[RECORD EXTRACTS Boundary: Start]

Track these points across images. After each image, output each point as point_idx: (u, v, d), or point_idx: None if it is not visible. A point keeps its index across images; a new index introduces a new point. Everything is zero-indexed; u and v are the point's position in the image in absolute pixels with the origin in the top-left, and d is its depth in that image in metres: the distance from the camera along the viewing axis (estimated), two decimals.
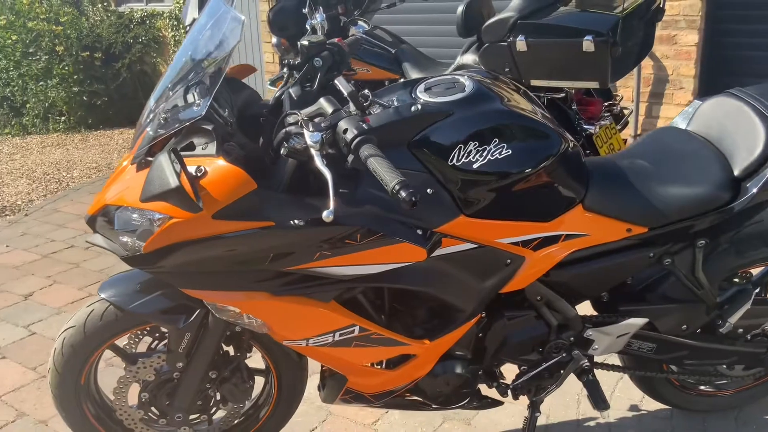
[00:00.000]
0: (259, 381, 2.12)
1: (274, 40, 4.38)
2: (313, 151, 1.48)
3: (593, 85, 3.68)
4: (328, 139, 1.50)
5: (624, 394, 2.50)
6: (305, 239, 1.57)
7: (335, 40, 1.83)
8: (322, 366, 1.98)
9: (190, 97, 1.58)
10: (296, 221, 1.54)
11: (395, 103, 1.67)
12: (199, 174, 1.51)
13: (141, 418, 2.00)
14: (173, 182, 1.37)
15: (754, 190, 1.82)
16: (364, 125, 1.47)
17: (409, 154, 1.64)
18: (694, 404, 2.33)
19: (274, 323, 1.70)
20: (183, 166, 1.44)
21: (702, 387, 2.34)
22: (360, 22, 4.37)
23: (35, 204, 5.06)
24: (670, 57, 4.89)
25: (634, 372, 2.16)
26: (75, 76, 7.68)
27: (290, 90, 1.73)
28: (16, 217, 4.77)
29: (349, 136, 1.45)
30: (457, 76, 1.75)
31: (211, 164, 1.52)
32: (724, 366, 2.20)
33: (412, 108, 1.64)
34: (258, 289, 1.65)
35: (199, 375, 1.90)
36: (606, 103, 4.11)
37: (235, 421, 2.12)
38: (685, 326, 2.03)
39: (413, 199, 1.35)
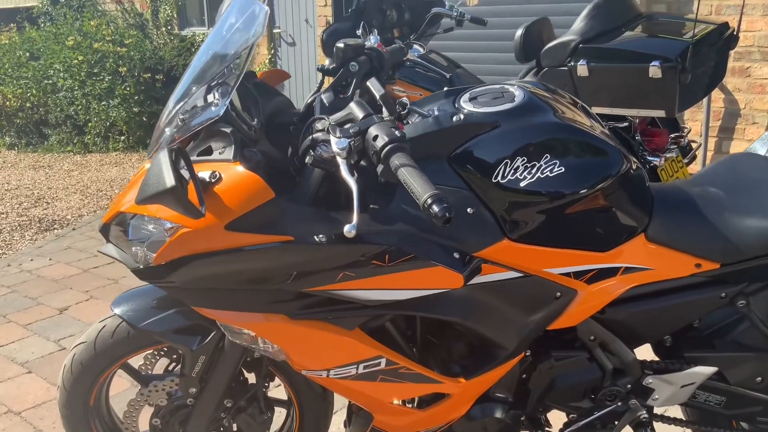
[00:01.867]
0: (281, 414, 1.96)
1: (327, 62, 4.30)
2: (339, 159, 1.32)
3: (659, 114, 3.47)
4: (357, 146, 1.34)
5: None
6: (327, 258, 1.41)
7: (376, 45, 1.69)
8: (349, 405, 1.81)
9: (210, 98, 1.45)
10: (318, 237, 1.38)
11: (435, 113, 1.51)
12: (213, 180, 1.37)
13: None
14: (169, 181, 1.23)
15: None
16: (397, 132, 1.31)
17: (448, 169, 1.47)
18: None
19: (292, 350, 1.54)
20: (189, 166, 1.30)
21: None
22: (415, 46, 4.27)
23: (84, 219, 5.06)
24: (743, 90, 4.62)
25: (699, 427, 1.91)
26: (136, 97, 7.80)
27: (322, 96, 1.59)
28: (64, 231, 4.77)
29: (379, 143, 1.29)
30: (506, 86, 1.58)
31: (227, 170, 1.38)
32: None
33: (454, 118, 1.47)
34: (275, 311, 1.49)
35: (213, 402, 1.75)
36: (672, 135, 3.86)
37: None
38: (760, 378, 1.78)
39: (447, 214, 1.18)
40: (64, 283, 3.78)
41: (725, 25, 3.59)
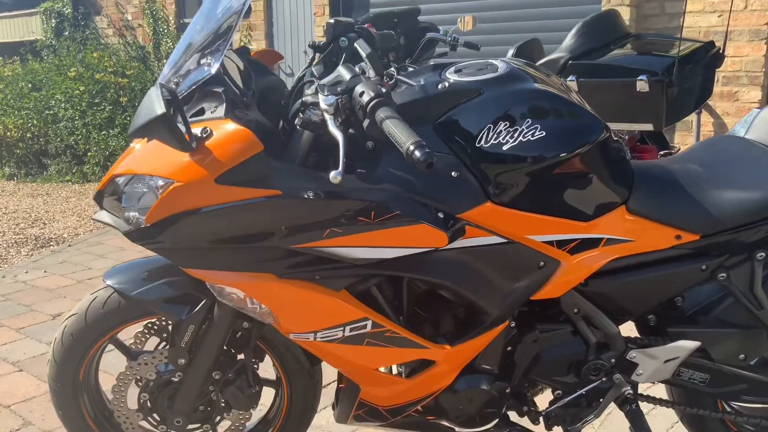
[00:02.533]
0: (269, 396, 1.97)
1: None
2: (326, 116, 1.37)
3: (647, 127, 3.55)
4: (344, 104, 1.40)
5: None
6: (314, 213, 1.45)
7: (365, 25, 1.76)
8: (338, 383, 1.82)
9: (203, 61, 1.50)
10: (306, 193, 1.43)
11: (422, 82, 1.57)
12: (204, 135, 1.42)
13: (140, 423, 1.86)
14: (159, 109, 1.28)
15: None
16: (383, 89, 1.36)
17: (433, 135, 1.52)
18: None
19: (279, 311, 1.56)
20: (181, 113, 1.35)
21: None
22: (410, 69, 4.36)
23: (80, 237, 5.09)
24: (731, 114, 4.71)
25: (684, 409, 1.91)
26: None
27: (313, 68, 1.65)
28: (60, 248, 4.80)
29: (365, 98, 1.35)
30: (490, 60, 1.64)
31: (218, 126, 1.43)
32: None
33: (439, 86, 1.53)
34: (263, 270, 1.52)
35: (201, 374, 1.76)
36: (662, 152, 3.94)
37: None
38: (743, 355, 1.80)
39: (429, 159, 1.23)
40: (58, 293, 3.79)
41: (711, 44, 3.70)
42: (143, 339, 1.87)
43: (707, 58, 3.57)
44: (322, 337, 1.59)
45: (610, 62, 3.53)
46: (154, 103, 1.30)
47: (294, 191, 1.43)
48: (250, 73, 1.69)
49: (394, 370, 1.76)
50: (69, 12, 9.73)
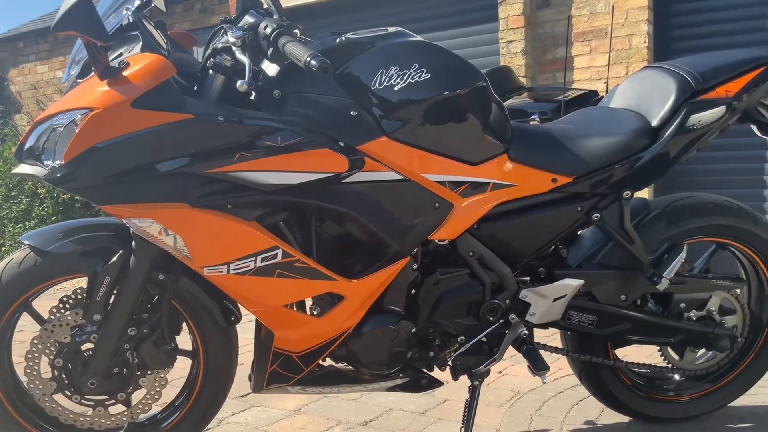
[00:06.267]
0: (186, 367, 2.00)
1: None
2: (234, 48, 1.55)
3: None
4: (251, 41, 1.58)
5: (580, 414, 2.36)
6: (225, 136, 1.59)
7: None
8: (255, 356, 1.89)
9: (123, 7, 1.67)
10: (217, 116, 1.57)
11: (322, 39, 1.78)
12: (121, 66, 1.56)
13: (52, 393, 1.86)
14: None
15: (667, 134, 1.90)
16: (285, 22, 1.56)
17: (333, 83, 1.71)
18: (650, 410, 2.19)
19: (193, 242, 1.65)
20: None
21: (656, 390, 2.22)
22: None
23: None
24: None
25: (578, 356, 2.06)
26: (54, 218, 7.82)
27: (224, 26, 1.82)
28: None
29: (268, 30, 1.54)
30: (383, 27, 1.87)
31: (134, 58, 1.58)
32: (672, 351, 2.13)
33: (337, 40, 1.74)
34: (177, 200, 1.62)
35: (117, 329, 1.80)
36: None
37: (156, 407, 1.97)
38: (624, 296, 1.99)
39: (324, 65, 1.42)
40: None
41: (594, 92, 4.12)
42: (58, 314, 1.89)
43: (590, 102, 3.97)
44: (235, 269, 1.68)
45: (508, 106, 3.88)
46: None
47: (206, 116, 1.57)
48: (166, 39, 1.86)
49: (307, 313, 1.85)
50: None
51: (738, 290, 2.14)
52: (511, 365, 2.88)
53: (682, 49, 4.95)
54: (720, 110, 1.94)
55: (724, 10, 4.84)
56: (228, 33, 1.59)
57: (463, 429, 1.95)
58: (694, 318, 2.08)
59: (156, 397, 1.94)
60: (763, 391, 2.45)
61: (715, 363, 2.18)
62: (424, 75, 1.72)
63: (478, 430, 2.21)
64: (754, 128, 2.08)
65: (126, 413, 1.93)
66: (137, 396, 1.93)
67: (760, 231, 2.08)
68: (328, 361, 1.92)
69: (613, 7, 4.55)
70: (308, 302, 1.87)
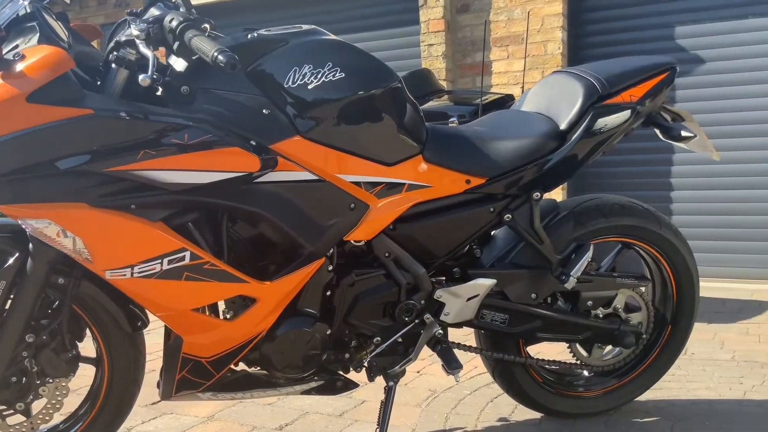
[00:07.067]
0: (90, 375, 1.92)
1: None
2: (137, 41, 1.49)
3: None
4: (156, 34, 1.53)
5: (494, 411, 2.40)
6: (128, 133, 1.52)
7: None
8: (163, 362, 1.82)
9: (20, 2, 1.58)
10: (119, 112, 1.51)
11: (234, 35, 1.73)
12: (16, 58, 1.48)
13: None
14: None
15: (575, 137, 1.95)
16: (191, 16, 1.51)
17: (246, 81, 1.67)
18: (560, 405, 2.25)
19: (93, 244, 1.57)
20: None
21: (566, 386, 2.28)
22: None
23: None
24: None
25: (492, 354, 2.09)
26: None
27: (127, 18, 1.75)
28: None
29: (174, 23, 1.49)
30: (297, 24, 1.84)
31: (30, 50, 1.49)
32: (580, 348, 2.19)
33: (249, 36, 1.70)
34: (77, 200, 1.53)
35: (14, 336, 1.70)
36: None
37: (58, 417, 1.88)
38: (534, 294, 2.03)
39: (232, 61, 1.38)
40: None
41: (511, 96, 4.21)
42: None
43: (507, 106, 4.05)
44: (139, 272, 1.61)
45: (428, 109, 3.92)
46: None
47: (107, 111, 1.50)
48: (68, 31, 1.77)
49: (220, 317, 1.80)
50: None
51: (643, 288, 2.22)
52: (429, 365, 2.90)
53: (595, 56, 5.13)
54: (625, 114, 2.01)
55: (637, 18, 5.04)
56: (132, 25, 1.53)
57: (378, 430, 1.95)
58: (601, 315, 2.14)
59: (57, 406, 1.85)
60: (668, 386, 2.56)
61: (621, 359, 2.26)
62: (338, 74, 1.70)
63: (394, 430, 2.21)
64: (657, 132, 2.17)
65: (26, 424, 1.83)
66: (37, 405, 1.84)
67: (663, 231, 2.16)
68: (241, 366, 1.87)
69: (529, 13, 4.66)
70: (221, 306, 1.83)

[RECORD EXTRACTS Boundary: End]

> WHAT THE TASK ASKS
Leaving every picture behind, retype the entries above exactly, from the first line through the line with "27: (290, 90, 1.73)", and stop there.

> YOUR RESPONSE
Track these points across images. After each image, output each point as point_idx: (u, v, d), or point_idx: None if it is not visible. A point keeps its index across images; a new index introduces a new point. Everything is zero-indexed; u and v are the point's position in the image in absolute pixels with the origin in the top-left, and d is its depth in that image in metres: the distance from the camera along the viewing axis (estimated), two decimals.
[00:00.000]
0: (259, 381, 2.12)
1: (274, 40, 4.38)
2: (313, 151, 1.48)
3: (593, 85, 3.68)
4: (328, 139, 1.50)
5: (624, 394, 2.50)
6: (305, 239, 1.57)
7: (335, 40, 1.83)
8: (322, 366, 1.98)
9: (190, 97, 1.58)
10: (296, 221, 1.54)
11: (395, 103, 1.67)
12: (199, 174, 1.51)
13: (141, 418, 2.00)
14: (173, 182, 1.37)
15: (754, 190, 1.82)
16: (364, 125, 1.47)
17: (409, 154, 1.64)
18: (694, 404, 2.33)
19: (274, 323, 1.70)
20: (183, 166, 1.44)
21: (702, 387, 2.34)
22: (360, 22, 4.37)
23: (35, 204, 5.06)
24: (670, 57, 4.89)
25: (634, 372, 2.16)
26: (75, 76, 7.68)
27: (290, 90, 1.73)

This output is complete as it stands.